BRIEF » Switch "Bracelets" to "Bangles" throughout the entries, and write out every line again with nothing else altered.

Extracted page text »
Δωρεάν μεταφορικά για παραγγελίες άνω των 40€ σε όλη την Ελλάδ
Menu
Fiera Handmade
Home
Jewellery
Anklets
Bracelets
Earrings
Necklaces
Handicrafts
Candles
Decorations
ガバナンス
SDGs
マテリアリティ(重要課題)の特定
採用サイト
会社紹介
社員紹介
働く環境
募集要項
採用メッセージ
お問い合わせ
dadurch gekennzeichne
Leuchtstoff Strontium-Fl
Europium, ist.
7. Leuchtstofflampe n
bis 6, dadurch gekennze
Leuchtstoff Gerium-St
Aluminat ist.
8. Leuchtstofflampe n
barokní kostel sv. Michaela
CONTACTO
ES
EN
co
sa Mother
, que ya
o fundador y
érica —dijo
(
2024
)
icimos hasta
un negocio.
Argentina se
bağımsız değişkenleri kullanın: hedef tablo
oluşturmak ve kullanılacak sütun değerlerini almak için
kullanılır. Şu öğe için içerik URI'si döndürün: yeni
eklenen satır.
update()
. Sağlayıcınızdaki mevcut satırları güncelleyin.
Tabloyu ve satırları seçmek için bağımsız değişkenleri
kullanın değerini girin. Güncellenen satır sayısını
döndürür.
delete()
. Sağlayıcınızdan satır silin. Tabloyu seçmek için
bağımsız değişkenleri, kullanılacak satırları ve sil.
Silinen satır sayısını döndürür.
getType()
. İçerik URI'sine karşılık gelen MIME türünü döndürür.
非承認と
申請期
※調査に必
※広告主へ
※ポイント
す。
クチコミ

EXERCISE RESPONSE »
Δωρεάν μεταφορικά για παραγγελίες άνω των 40€ σε όλη την Ελλάδ
Menu
Fiera Handmade
Home
Jewellery
Anklets
Bangles
Earrings
Necklaces
Handicrafts
Candles
Decorations
ガバナンス
SDGs
マテリアリティ(重要課題)の特定
採用サイト
会社紹介
社員紹介
働く環境
募集要項
採用メッセージ
お問い合わせ
dadurch gekennzeichne
Leuchtstoff Strontium-Fl
Europium, ist.
7. Leuchtstofflampe n
bis 6, dadurch gekennze
Leuchtstoff Gerium-St
Aluminat ist.
8. Leuchtstofflampe n
barokní kostel sv. Michaela
CONTACTO
ES
EN
co
sa Mother
, que ya
o fundador y
érica —dijo
(
2024
)
icimos hasta
un negocio.
Argentina se
bağımsız değişkenleri kullanın: hedef tablo
oluşturmak ve kullanılacak sütun değerlerini almak için
kullanılır. Şu öğe için içerik URI'si döndürün: yeni
eklenen satır.
update()
. Sağlayıcınızdaki mevcut satırları güncelleyin.
Tabloyu ve satırları seçmek için bağımsız değişkenleri
kullanın değerini girin. Güncellenen satır sayısını
döndürür.
delete()
. Sağlayıcınızdan satır silin. Tabloyu seçmek için
bağımsız değişkenleri, kullanılacak satırları ve sil.
Silinen satır sayısını döndürür.
getType()
. İçerik URI'sine karşılık gelen MIME türünü döndürür.
非承認と
申請期
※調査に必
※広告主へ
※ポイント
す。
クチコミ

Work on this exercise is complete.